鳥山明氏と言えば、代表作は「ドラゴンボール」シリーズなのだろう。あ、「ドラクエ」のキャラデザもだっけ?超ベテラン&ビッグネームながら、作品のシリーズは意外と少なく感じる。自分は「アラレちゃん」しか読んでないのだけど。
そんな鳥山センセの、わずか雑誌2号に集中連載された原作のアニメ映画化が本作。存在自体を知らなかったため、予告編とかを見て「ドラゴンボールのサイドストーリーか?」と思ったことを告白しておく。
砂漠の町に住む正義感に溢れる硬骨の保安官は、かつて名うての軍人だったが大きな過ちを犯した過去を持っていた。水不足となった集落の危機を救うため、あろうことか普段であれば反目する関係にある悪魔の王子に協力を求め、水を求める旅に出る。そこで彼らを待ち受けたのは、腐敗した王政だった…。

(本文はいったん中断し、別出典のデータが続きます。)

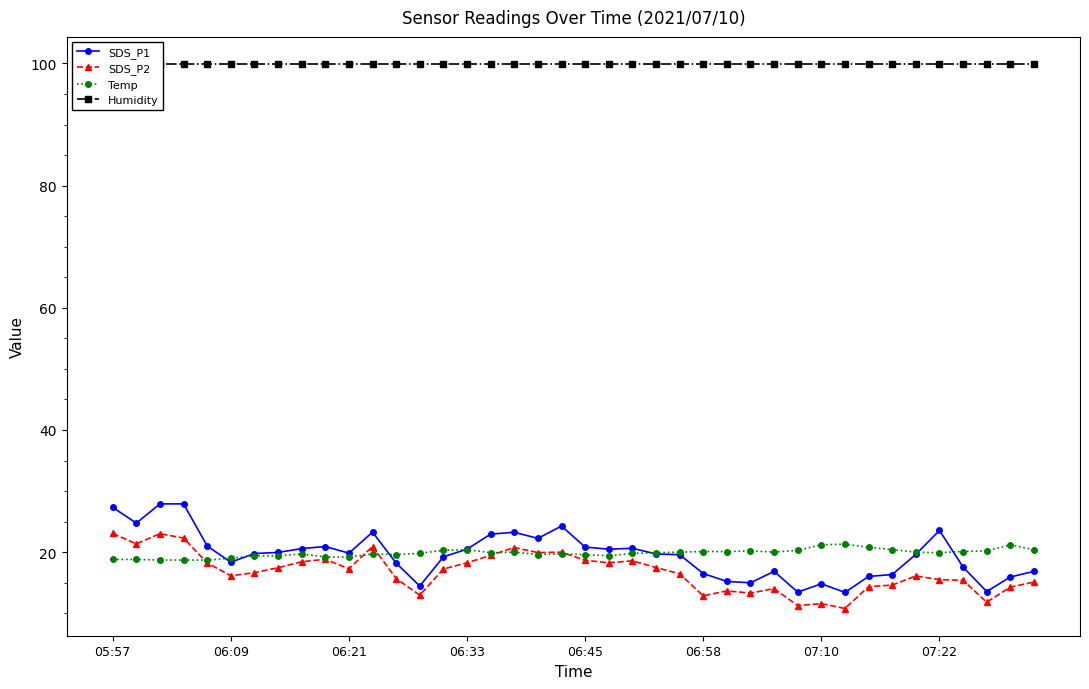

How many interior local peaks does the SDS_P1 series have?

8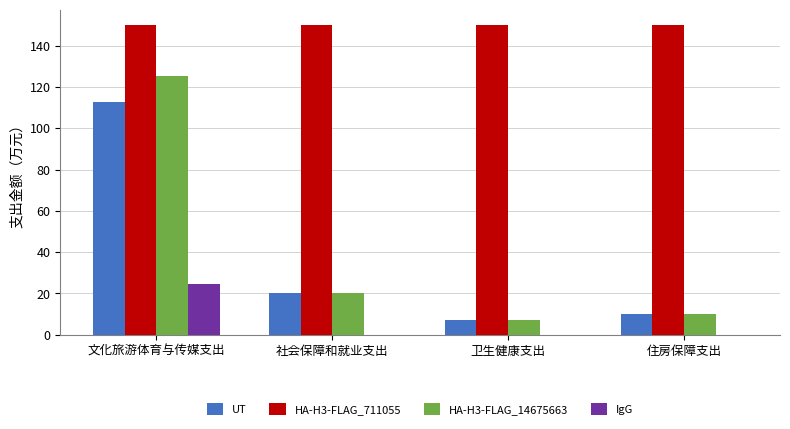

Reading left to right, what are all the values shown in this chart?

UT: 112.7	20.4	6.9	9.8
HA-H3-FLAG_711055: 149.9	149.9	149.9	149.9
HA-H3-FLAG_14675663: 125.2	20.4	6.9	9.8
IgG: 24.6	0.0	0.0	0.0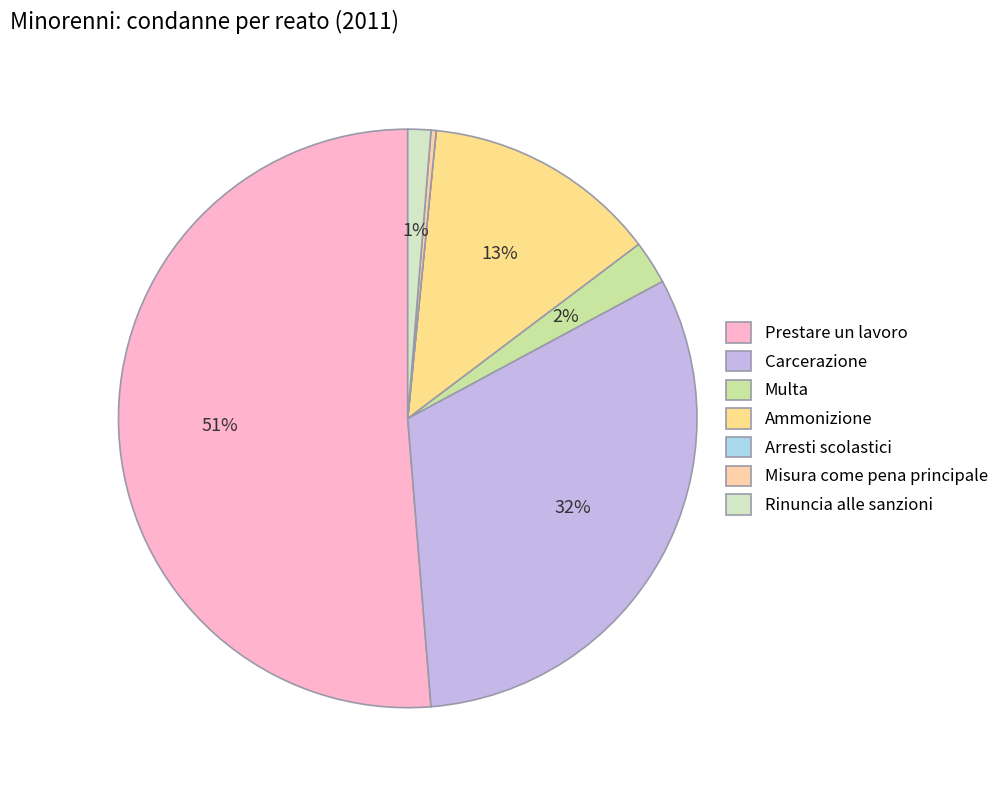

Count the number of slices in the pie.

7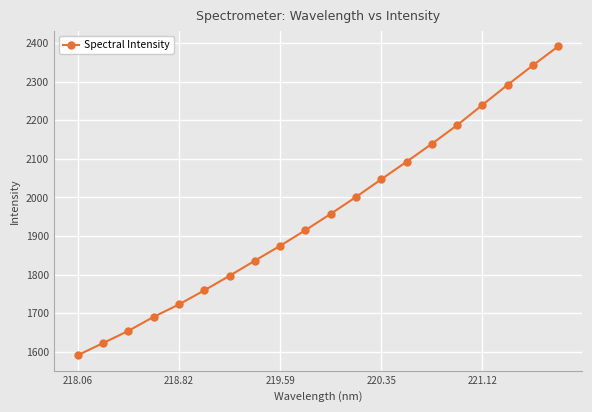

Reading left to right, transcribe all the data shown in this chart.

1591.2	1622.5	1654.2	1690.5	1722.6	1759.1	1796.8	1836.0	1874.5	1915.0	1957.2	2001.0	2046.8	2092.2	2138.6	2186.9	2239.3	2291.4	2342.0	2391.1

ストーリーは明快で解りやすい。スリリングだが正義は勝つ的な展開も予想通り。だが予定調和でつまらないかと言えば、全くそんなことはない。個性的なキャラクター、考えさせられる言葉のやり取り、旅の友や敵部隊のユニークな乗り物たち。最初に「Dr.スランプ」を読んだ時の高揚感を思い出した。原作のキャラデザを崩さず、動画ならではの躍動感あふれる演出も見事。鳥山ワールド全開の作品で楽しかった。